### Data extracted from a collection
↓

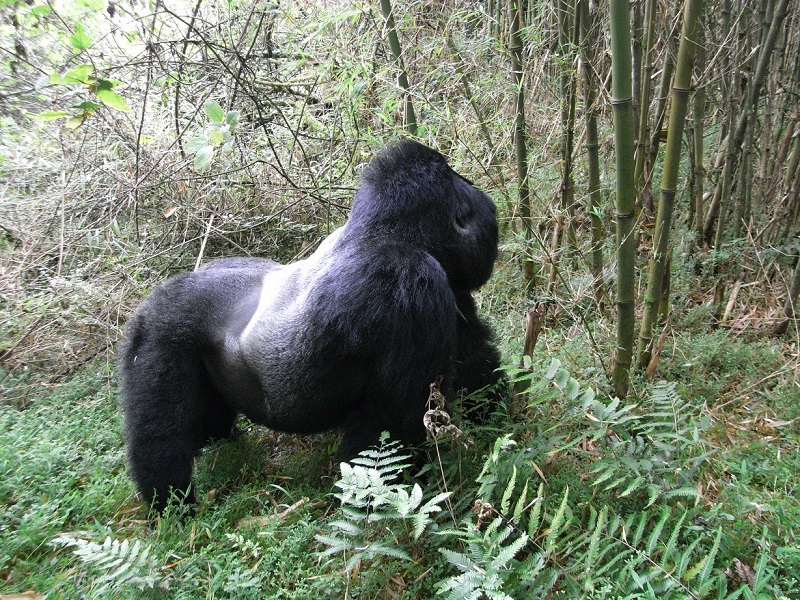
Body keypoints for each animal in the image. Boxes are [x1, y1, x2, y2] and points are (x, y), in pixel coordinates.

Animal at [119, 139, 500, 510]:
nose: (488, 205)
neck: (384, 232)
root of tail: (158, 293)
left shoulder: (447, 288)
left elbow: (474, 361)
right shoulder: (410, 282)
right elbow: (392, 420)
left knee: (209, 423)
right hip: (159, 332)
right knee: (163, 436)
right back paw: (171, 503)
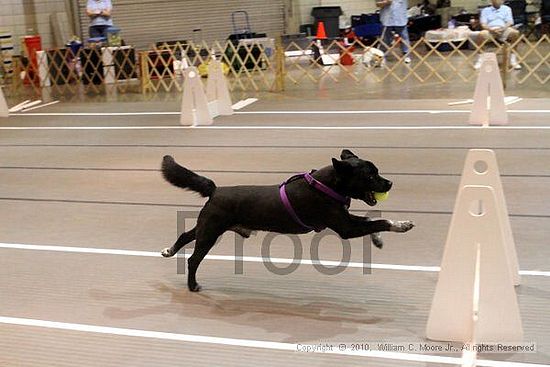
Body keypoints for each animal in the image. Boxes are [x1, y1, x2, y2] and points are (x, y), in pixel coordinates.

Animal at [162, 150, 416, 294]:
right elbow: (379, 220)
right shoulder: (345, 227)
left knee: (185, 235)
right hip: (211, 231)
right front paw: (401, 225)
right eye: (370, 175)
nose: (390, 183)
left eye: (377, 171)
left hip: (207, 226)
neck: (326, 185)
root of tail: (215, 190)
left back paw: (169, 251)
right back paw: (192, 286)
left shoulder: (347, 221)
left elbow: (370, 219)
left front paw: (378, 240)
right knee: (193, 259)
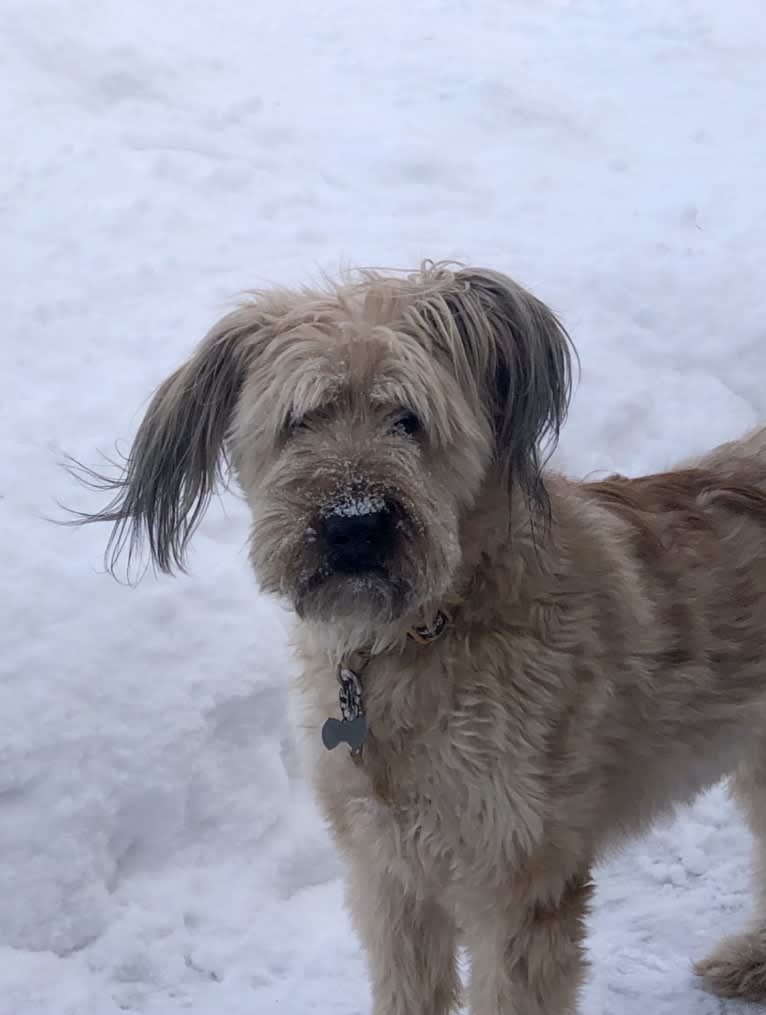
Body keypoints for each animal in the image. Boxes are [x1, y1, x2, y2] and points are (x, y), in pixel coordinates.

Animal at [75, 263, 766, 1015]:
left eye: (408, 419)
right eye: (300, 420)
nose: (354, 524)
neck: (418, 637)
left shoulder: (519, 877)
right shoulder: (389, 873)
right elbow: (408, 982)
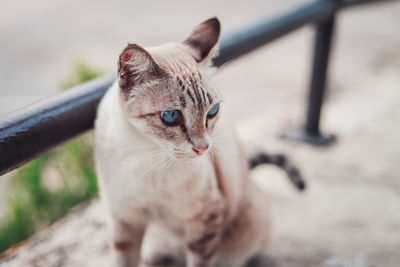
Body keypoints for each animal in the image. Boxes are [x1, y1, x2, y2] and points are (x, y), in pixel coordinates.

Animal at [94, 17, 304, 267]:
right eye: (171, 116)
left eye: (212, 111)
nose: (203, 147)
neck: (147, 154)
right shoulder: (124, 218)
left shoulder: (205, 218)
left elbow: (198, 261)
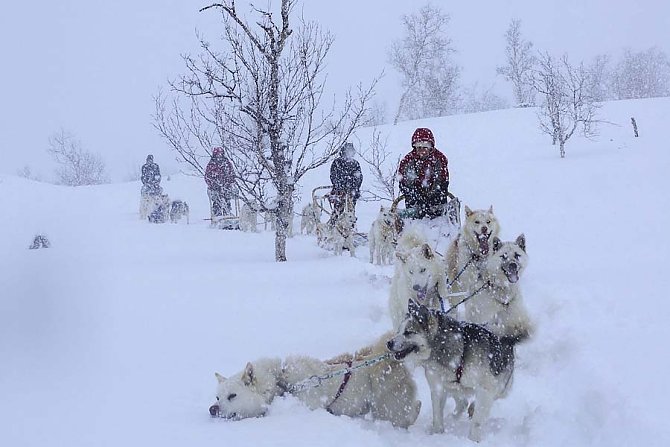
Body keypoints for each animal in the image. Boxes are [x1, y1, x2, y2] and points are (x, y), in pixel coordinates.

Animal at [210, 334, 420, 428]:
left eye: (232, 396)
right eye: (217, 397)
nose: (212, 409)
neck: (280, 382)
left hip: (390, 409)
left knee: (412, 410)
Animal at [388, 300, 532, 442]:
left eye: (408, 332)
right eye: (398, 330)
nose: (389, 343)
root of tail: (507, 338)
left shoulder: (486, 387)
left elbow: (478, 419)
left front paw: (473, 439)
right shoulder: (437, 387)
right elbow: (437, 414)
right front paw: (437, 433)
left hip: (501, 387)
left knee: (489, 398)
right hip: (455, 387)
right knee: (462, 401)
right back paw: (455, 416)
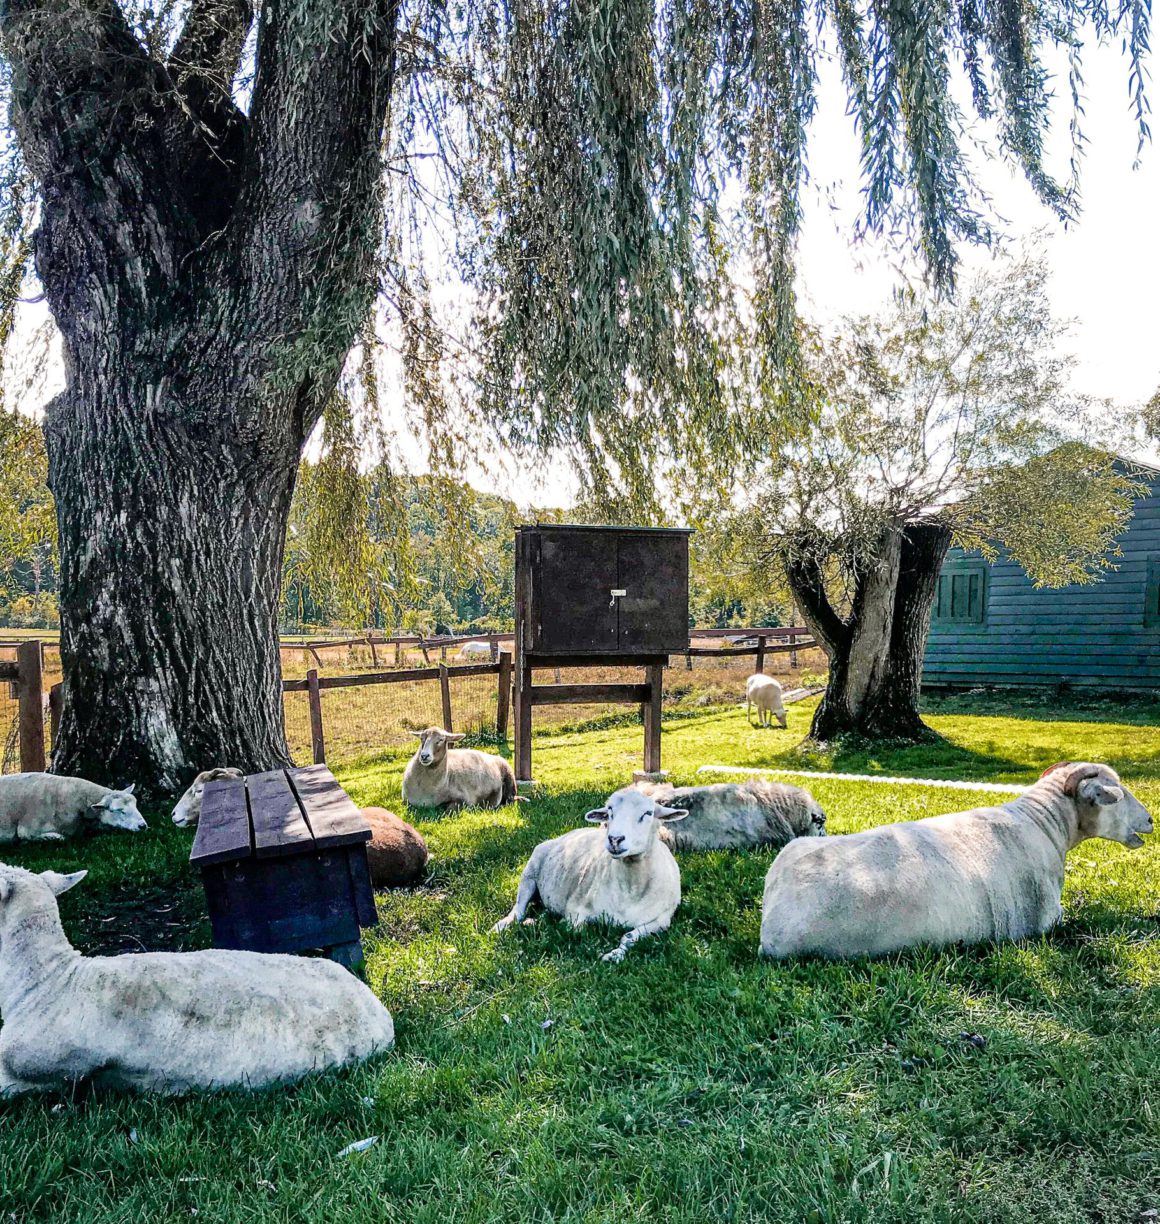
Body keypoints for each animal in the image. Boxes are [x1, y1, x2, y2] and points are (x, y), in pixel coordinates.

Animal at [489, 783, 690, 964]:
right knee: (519, 909)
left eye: (647, 813)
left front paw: (614, 955)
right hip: (530, 871)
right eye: (610, 811)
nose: (615, 839)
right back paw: (506, 925)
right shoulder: (576, 908)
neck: (630, 890)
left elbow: (629, 937)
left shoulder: (662, 920)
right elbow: (576, 929)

↑

### Problem description
Give the number of lines in the records that contain the string "root", and write nothing besides that number.

### Finished exercise
3